ROME — The incoming chairman of the U.S. bishops’ Committee on Pro-Life Activities hopes his brother bishops will approve a statement on the Eucharist that helps Catholics understand the gift that it is and that invites them back to active church life.
“I think it would be a beautiful thing if, in November, we were to close ranks and say, ‘We are pastors. We love our people. We want to make this an inviting church and we want to gather people around the altar of the Lord,'” Archbishop William E. Lori of Baltimore told Catholic News Service.
In discussing and voting on a document on the Eucharist during their meeting Nov. 15-18, he said, the tone should be pastoral, “not compromising our teaching, not denying that it is possible to exclude oneself from the table of the Lord,” but laying the foundation for the bishops’ multiyear project of helping Catholics better understand, appreciate and celebrate the sacrament.
Some bishops want the statement to specifically address the question of Catholic politicians, such as President Joe Biden, who support legalized abortion or other laws at odds with church teaching.
Lori was at the Vatican accompanying the new supreme knight of the Knights of Columbus for a visit in late October; Biden was scheduled to meet the pope Oct. 29.
Given their roles, “it would be surprising if the pope and the president didn’t meet,” the archbishop said Oct. 23. “It’s clear that the pope does not agree with the president about abortion. He’s made that exceptionally clear.”
“I don’t think that this meeting signals any kind of weakness on the pope’s part on the life issues,” he said, “but I think there will also be some areas of agreement, and those areas of agreement are broadly shared by the American bishops. It doesn’t mean we’re in one camp or the other, it just means that these are issues that are guided by our social teaching,” particularly on the environment in the runup to the U.N. climate conference.
As for bishops who want the conference’s statement on the Eucharist to make a strong statement about politicians and worthiness to receive Communion, Lori said among the U.S. bishops there will always be “voices on either side of an issue, and that’s fine. They contribute to the discussion. They sometimes call us to things we might be forgetting.”
But he hopes the document ends up being more focused on what the Eucharist is.
“We have to be discerning,” he said. “Sometimes you say, well to be in the middle is kind of the position of weakness. (But) these days the position of strength and courage is often in the middle.”
As pastors, the bishops must teach the truth and help all Catholics understand it, no matter what political office or position they may hold, he said.
At the same time, “the church is called to be the great sacrament of salvation and the great sacrament of unity. And if ever there were a time we needed to live up to that deeply theological description of what the church is, it’s right now in our polarized culture,” Lori said. “And so we have to be careful of not allowing ourselves to go down no exit, partisan alleys where there is no life at the end of it, no evangelical life, no spiritual fruit.”

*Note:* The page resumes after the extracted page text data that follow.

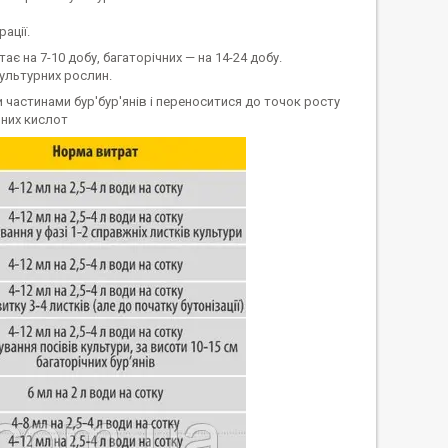
ації.
є на 7-10 добу, багаторічних — на 14-24 добу.
культурних рослин.
астинами бур'бур'янів і переноситися до точок росту
рних кислот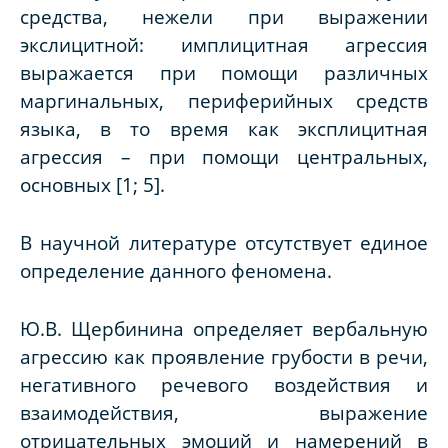
средства, нежели при выражении
экслицитной: имплицитная агрессия
выражается при помощи различных
маргинальных, периферийных средств
языка, в то время как эксплицитная
агрессия – при помощи центральных,
основных [1; 5].
В научной литературе отсутствует единое
определение данного феномена.
Ю.В. Щербинина определяет вербальную
агрессию как проявление грубости в речи,
негативного речевого воздействия и
взаимодействия, выражение
отрицательных эмоций и намерений в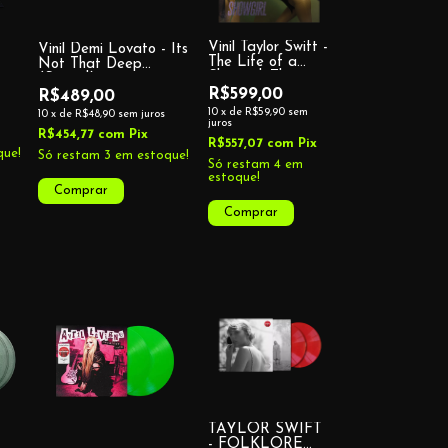
Vinil Taylor Swift -
Vinil Demi Lovato - Its
The Life of a
Not That Deep
Showgirl: The
(Signed)
Shiny Bug Edition
R$599,00
R$489,00
(Violet Shimmer
10
x
de
R$59,90
sem
10
x
de
R$48,90
sem juros
Marbled Vinyl)
juros
R$454,77
com
Pix
R$557,07
com
Pix
ue!
Só restam
3
em estoque!
Só restam
4
em
estoque!
TAYLOR SWIFT
- FOLKLORE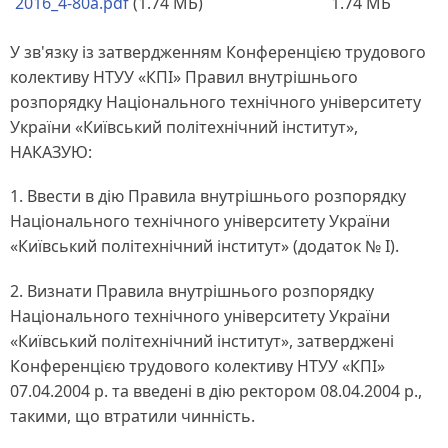
2016_4-80a.pdf
(1.74 МБ)
1.74 МБ
У зв'язку із затвердженням Конференцією трудового
колективу НТУУ «КПІ» Правил внутрішнього
розпорядку Національного технічного університету
України «Київський політехнічний інститут»,
НАКАЗУЮ:
1. Ввести в дію Правила внутрішнього розпорядку
Національного технічного університету України
«Київський політехнічний інститут» (додаток № І).
2. Визнати Правила внутрішнього розпорядку
Національного технічного університету України
«Київський політехнічний інститут», затверджені
Конференцією трудового колективу НТУУ «КПІ»
07.04.2004 р. та введені в дію ректором 08.04.2004 p.,
такими, що втратили чинність.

At the end of the U.S. bishops’ November meeting, Lori will begin a three-year term as chairman of the bishops’ Committee on Pro-Life Activities.
He said he hopes the bishops and parishes across the U.S. will continue to support and expand the “Walking with Moms in Need” project to identify resources and services available in their local areas to women experiencing a difficult pregnancy, help women access those services and provide resources that may be lacking.
The committee, he said, will continue to educate, advocate and work on “all the issues that deal with the life and dignity of the human person,” although abortion will remain the predominant issue because of the number of abortions performed in the U.S. each year and “because of the complete and utter helplessness of the unborn child, whose humanity we must defend.”
At the same time, the church must fight against the death penalty and euthanasia and reach out to assist immigrants and people struggling with poverty.
“We’re not exempt from any of that,” he said. “By showing compassion at every stage of life, we give credence to our ardent defense of the life and dignity of the unborn.”